Gmail Promises of respecting users’ privacy online will remain what they are—hoax. Perhaps, the only way not to get fooled with these empty promises is not to have a presence on the internet. Time and time again Facebook and the likes failed to match words with actions—are we ever going to see an end to all these invasion on our collective privacy? Just when we thought that things could not get any worse, The Wall Street Journal reports that third-party apps through the permission granted by Gmail have access to read our mails.
Email access is made possible by settings that allows data companies and app developers view and see private details that include time stamps, addresses of recipient, and entire messages.

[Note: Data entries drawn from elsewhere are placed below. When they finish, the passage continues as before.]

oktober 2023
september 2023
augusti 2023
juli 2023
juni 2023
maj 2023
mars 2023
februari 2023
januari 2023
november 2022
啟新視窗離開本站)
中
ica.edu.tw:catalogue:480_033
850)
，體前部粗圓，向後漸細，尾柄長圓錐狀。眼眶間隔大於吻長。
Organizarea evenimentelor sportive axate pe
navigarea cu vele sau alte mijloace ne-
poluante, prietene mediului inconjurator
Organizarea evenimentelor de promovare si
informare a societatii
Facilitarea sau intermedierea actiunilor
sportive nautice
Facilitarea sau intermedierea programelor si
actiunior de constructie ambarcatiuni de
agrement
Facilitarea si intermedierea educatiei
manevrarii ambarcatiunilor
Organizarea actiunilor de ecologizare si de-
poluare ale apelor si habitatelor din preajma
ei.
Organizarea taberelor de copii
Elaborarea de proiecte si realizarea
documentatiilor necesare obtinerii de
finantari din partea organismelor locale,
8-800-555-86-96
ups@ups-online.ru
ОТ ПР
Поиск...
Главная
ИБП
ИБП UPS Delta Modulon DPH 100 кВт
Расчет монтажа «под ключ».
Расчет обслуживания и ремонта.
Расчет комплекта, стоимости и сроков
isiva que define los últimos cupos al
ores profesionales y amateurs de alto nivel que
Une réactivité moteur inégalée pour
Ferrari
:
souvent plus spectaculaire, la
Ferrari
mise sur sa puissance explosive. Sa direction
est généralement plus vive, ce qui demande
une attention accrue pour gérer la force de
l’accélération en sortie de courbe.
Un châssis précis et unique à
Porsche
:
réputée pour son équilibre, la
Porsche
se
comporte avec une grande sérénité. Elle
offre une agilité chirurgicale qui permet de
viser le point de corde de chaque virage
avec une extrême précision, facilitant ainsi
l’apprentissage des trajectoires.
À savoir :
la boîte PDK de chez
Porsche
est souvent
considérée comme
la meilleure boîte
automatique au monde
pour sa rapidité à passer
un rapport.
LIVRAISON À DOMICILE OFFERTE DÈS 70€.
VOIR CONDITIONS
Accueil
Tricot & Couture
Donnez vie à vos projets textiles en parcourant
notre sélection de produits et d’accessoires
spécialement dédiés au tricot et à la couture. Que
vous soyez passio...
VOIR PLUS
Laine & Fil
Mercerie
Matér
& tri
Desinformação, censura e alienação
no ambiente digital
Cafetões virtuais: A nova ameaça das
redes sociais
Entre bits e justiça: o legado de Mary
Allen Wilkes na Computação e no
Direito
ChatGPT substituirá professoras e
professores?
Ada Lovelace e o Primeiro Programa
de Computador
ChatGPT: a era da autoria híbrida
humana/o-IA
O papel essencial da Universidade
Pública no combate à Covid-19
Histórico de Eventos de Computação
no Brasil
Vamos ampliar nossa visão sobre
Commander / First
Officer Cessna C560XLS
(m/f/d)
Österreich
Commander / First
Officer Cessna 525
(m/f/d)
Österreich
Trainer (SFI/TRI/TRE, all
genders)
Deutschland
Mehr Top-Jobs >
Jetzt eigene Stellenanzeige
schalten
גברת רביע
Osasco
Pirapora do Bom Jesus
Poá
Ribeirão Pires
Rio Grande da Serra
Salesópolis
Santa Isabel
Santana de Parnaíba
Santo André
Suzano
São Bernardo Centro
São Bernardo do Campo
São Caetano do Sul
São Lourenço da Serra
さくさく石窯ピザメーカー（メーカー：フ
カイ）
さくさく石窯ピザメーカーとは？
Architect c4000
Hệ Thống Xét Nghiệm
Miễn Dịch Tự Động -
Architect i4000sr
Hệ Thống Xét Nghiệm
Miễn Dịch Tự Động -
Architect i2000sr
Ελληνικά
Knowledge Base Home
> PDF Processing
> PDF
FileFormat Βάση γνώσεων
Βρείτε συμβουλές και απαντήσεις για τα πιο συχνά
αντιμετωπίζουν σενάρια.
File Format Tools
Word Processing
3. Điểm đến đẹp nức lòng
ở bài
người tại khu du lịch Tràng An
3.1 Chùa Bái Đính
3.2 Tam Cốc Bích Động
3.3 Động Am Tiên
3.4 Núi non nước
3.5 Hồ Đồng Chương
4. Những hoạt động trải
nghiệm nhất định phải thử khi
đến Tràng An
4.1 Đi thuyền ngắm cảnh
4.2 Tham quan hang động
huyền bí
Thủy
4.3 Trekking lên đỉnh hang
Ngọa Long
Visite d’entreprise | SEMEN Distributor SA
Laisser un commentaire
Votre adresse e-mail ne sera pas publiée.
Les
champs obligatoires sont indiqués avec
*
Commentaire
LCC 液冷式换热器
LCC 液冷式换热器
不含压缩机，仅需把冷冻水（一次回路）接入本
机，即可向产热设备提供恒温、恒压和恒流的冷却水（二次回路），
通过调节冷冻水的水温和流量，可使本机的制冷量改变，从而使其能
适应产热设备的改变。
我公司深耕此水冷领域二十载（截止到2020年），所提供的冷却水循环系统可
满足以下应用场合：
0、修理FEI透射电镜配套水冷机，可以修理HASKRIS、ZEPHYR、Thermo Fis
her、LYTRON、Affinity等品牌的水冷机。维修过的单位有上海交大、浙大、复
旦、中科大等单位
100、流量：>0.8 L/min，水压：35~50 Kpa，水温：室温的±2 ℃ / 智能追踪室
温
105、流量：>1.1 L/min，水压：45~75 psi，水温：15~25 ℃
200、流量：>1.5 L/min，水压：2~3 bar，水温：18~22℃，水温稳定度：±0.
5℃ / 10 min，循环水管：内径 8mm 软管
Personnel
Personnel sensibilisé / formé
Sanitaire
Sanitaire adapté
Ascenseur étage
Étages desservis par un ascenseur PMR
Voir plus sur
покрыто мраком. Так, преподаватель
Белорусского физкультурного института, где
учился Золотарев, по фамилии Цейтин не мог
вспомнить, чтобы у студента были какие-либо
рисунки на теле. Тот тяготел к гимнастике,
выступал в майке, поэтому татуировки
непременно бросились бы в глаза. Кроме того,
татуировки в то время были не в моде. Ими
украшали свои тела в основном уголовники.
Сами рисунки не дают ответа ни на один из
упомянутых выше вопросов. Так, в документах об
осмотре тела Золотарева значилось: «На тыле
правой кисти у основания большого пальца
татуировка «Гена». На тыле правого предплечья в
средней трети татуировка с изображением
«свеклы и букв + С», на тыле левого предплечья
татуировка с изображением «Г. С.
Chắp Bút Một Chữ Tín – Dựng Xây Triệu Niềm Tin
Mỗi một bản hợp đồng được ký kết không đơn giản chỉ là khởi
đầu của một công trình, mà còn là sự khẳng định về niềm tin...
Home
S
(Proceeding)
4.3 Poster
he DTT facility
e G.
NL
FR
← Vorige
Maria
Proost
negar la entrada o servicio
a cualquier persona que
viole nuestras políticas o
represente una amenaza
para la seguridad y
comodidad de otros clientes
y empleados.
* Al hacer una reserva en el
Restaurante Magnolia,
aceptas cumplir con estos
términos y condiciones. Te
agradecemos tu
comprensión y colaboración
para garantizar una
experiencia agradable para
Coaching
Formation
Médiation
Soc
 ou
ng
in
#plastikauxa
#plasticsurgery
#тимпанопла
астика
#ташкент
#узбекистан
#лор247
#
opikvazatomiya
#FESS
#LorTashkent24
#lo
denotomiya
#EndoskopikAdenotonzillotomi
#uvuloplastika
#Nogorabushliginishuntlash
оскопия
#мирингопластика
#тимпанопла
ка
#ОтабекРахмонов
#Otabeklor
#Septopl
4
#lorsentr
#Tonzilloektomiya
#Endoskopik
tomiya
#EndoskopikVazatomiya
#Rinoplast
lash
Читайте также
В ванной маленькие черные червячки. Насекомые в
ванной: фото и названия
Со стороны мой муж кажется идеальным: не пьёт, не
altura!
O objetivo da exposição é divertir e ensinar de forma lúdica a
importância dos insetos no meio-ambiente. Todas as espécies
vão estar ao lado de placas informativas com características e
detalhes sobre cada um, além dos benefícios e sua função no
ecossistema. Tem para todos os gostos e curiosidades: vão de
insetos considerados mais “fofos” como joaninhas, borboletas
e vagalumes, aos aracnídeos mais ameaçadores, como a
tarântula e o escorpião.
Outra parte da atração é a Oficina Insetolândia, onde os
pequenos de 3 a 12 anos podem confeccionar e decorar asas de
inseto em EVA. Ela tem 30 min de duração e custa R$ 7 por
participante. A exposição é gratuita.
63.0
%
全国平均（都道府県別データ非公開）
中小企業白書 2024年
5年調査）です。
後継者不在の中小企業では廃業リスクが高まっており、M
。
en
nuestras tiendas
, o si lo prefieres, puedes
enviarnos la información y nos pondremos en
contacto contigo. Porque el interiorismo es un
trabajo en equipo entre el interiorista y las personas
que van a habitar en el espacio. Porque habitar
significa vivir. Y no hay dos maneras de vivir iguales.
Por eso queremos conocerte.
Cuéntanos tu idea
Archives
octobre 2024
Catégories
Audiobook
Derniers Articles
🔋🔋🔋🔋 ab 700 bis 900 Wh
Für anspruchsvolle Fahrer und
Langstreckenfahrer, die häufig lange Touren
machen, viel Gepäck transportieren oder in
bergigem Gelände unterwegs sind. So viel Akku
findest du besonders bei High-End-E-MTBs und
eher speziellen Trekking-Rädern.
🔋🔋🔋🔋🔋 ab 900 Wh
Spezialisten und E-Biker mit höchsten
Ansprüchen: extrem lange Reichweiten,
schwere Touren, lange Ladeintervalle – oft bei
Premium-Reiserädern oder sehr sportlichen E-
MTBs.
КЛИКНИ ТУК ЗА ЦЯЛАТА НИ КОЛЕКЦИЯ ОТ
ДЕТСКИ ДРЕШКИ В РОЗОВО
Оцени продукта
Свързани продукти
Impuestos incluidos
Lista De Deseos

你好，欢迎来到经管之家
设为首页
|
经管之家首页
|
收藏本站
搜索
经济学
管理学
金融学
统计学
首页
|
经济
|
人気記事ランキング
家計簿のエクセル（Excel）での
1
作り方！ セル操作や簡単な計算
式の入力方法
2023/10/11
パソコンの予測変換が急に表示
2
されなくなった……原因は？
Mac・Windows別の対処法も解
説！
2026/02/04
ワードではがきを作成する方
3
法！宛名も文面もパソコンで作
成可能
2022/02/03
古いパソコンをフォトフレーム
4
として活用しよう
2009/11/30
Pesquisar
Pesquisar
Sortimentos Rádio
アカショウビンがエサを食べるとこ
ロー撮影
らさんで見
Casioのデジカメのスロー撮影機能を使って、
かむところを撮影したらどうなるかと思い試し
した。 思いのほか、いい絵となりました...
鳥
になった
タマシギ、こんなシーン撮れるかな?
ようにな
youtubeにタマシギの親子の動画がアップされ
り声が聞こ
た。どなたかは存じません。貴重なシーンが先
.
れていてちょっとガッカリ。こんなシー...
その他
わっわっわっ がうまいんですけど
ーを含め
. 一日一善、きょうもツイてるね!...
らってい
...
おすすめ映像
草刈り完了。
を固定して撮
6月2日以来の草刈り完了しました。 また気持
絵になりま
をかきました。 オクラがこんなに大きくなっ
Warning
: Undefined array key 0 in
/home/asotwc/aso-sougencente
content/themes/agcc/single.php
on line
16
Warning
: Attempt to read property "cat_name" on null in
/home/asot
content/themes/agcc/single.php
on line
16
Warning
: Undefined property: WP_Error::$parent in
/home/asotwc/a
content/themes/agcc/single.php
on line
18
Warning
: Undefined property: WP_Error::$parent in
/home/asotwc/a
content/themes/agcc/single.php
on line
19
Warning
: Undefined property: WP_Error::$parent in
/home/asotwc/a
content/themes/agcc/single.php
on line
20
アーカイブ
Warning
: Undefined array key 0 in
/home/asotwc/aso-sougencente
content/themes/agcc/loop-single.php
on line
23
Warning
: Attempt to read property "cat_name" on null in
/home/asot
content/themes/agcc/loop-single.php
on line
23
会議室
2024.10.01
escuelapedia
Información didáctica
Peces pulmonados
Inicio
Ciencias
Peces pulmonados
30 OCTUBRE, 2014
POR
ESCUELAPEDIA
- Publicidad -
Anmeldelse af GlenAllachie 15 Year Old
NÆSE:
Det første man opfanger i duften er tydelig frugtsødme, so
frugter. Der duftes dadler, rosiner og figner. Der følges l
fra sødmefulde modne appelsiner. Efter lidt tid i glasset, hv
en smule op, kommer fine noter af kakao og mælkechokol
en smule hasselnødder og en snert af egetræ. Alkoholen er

However, Google has told The Verge that it only “gives data to vetted third-party developers” and not without the explicit consent of the user. That said, the company added that not all third-party developers get access to Gmail, even though the exact number of rejected applications were not given.
In a statement made available to WSJ, Google said employees may also read emails mostly in situations where users granted them permission to do so. Other cases would be when a security situation arises such as when Google is investigating an abuse or a bug.
In other words, Google told WSJ that it accesses your Gmail in “very specific cases where you ask us to and give consent, or where we need to for security purposes, such as investigating a bug or abuse,”
So far there has not been any evidence of abuse of data in Gmail, and one would only hope things do not get to the point where these third-party developers would abuse the privilege that they have.
Still, the fact that persons other than the original owners of the accounts can read private emails could upset users around the world. Perhaps, the way forward would be for Google to review its account permission process since it is almost impossible not to use your Gmail without granting access to some of these third-party apps.
You can decide on your own to bring an end to the access granted to these apps in your Gmail account by revoking the permission earlier given. Click here, follow the instruction on the page, and you won’t ever have to tell a story that touches the heart anytime in the future.
In May 2017, Google confirmed that a phishing attack was launched by hackers on Google Docs. In a tweet on its Google Docs Twitter page, the company said: “We are investigating a phishing email that appears as Google Docs. We encourage you to not click through & report as phishing within Gmail.”
It however, said in a follow-up tweet shortly after, that it had resolved the issue, but provided a link for anyone who feels or knows that his account has been compromised to visit and make necessary changes.
The tweet followed complaints from some users about receiving suspicious emails in their Gmail account. The malicious emails, according to Forbes, were sent from contacts, asking people [Gmail account users] to open a Google Doc. Anyone who falls for this, is immediately asked to give authorizations to a fake Google Docs app. Granting such authorization, will give the sender [hacker] the permission to read, send, delete and manage email, as well as manage contacts.